BEGIN INFORMATION PROVIDED

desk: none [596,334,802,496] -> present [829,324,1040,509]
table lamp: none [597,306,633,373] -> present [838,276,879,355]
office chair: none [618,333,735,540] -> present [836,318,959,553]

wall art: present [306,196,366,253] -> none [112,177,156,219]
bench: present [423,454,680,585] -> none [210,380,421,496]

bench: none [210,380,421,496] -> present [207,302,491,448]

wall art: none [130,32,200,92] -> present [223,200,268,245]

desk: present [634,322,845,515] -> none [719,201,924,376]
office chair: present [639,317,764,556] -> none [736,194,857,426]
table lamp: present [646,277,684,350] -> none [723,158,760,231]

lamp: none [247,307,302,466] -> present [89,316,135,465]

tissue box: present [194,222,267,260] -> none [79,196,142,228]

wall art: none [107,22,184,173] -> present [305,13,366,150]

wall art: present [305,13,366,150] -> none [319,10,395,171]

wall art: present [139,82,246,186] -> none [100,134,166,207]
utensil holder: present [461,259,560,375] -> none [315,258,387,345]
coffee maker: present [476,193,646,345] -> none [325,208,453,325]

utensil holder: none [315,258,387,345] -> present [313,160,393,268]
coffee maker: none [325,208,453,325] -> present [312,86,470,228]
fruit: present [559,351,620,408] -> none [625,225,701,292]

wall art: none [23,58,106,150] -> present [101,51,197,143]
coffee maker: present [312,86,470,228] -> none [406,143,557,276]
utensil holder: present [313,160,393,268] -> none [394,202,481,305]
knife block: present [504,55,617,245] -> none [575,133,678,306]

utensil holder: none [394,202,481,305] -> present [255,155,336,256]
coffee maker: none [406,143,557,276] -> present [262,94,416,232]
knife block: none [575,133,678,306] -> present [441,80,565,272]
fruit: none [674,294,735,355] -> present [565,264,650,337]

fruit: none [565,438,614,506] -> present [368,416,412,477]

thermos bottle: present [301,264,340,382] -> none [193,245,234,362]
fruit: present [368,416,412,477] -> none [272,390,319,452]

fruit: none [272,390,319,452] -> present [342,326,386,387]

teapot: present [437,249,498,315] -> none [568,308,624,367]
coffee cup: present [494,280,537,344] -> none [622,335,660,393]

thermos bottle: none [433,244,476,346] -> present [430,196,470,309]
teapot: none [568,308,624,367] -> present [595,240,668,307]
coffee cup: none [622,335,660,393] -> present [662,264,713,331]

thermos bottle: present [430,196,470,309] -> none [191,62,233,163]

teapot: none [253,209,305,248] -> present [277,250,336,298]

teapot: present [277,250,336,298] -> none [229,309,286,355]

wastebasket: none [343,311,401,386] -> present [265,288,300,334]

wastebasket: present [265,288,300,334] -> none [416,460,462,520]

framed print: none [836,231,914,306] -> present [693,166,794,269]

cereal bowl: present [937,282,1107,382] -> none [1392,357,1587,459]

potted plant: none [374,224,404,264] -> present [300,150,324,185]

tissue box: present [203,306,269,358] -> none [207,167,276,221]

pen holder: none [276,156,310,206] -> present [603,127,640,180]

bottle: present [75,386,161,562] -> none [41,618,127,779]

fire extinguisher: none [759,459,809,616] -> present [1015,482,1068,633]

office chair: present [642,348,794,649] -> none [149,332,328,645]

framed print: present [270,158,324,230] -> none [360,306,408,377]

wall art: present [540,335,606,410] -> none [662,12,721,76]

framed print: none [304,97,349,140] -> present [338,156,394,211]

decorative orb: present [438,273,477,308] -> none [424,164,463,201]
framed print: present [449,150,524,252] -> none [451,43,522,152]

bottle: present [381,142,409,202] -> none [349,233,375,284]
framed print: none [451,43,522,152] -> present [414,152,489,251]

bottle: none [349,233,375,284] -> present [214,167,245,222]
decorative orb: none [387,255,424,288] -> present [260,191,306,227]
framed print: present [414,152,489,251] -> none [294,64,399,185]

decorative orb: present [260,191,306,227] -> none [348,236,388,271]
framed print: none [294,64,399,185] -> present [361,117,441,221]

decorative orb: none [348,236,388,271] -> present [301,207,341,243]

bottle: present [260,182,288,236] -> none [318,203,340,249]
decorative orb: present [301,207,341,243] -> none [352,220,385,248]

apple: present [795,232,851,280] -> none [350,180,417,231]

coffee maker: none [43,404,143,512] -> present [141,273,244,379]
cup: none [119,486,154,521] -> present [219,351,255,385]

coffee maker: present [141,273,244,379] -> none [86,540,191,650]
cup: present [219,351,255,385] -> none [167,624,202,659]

END INFORMATION PROVIDED

Repeat verbatim the opening run of entries, ending with the line that contains "fruit: present [559,351,620,408]".

desk: none [596,334,802,496] -> present [829,324,1040,509]
table lamp: none [597,306,633,373] -> present [838,276,879,355]
office chair: none [618,333,735,540] -> present [836,318,959,553]

wall art: present [306,196,366,253] -> none [112,177,156,219]
bench: present [423,454,680,585] -> none [210,380,421,496]

bench: none [210,380,421,496] -> present [207,302,491,448]

wall art: none [130,32,200,92] -> present [223,200,268,245]

desk: present [634,322,845,515] -> none [719,201,924,376]
office chair: present [639,317,764,556] -> none [736,194,857,426]
table lamp: present [646,277,684,350] -> none [723,158,760,231]

lamp: none [247,307,302,466] -> present [89,316,135,465]

tissue box: present [194,222,267,260] -> none [79,196,142,228]

wall art: none [107,22,184,173] -> present [305,13,366,150]

wall art: present [305,13,366,150] -> none [319,10,395,171]

wall art: present [139,82,246,186] -> none [100,134,166,207]
utensil holder: present [461,259,560,375] -> none [315,258,387,345]
coffee maker: present [476,193,646,345] -> none [325,208,453,325]

utensil holder: none [315,258,387,345] -> present [313,160,393,268]
coffee maker: none [325,208,453,325] -> present [312,86,470,228]
fruit: present [559,351,620,408] -> none [625,225,701,292]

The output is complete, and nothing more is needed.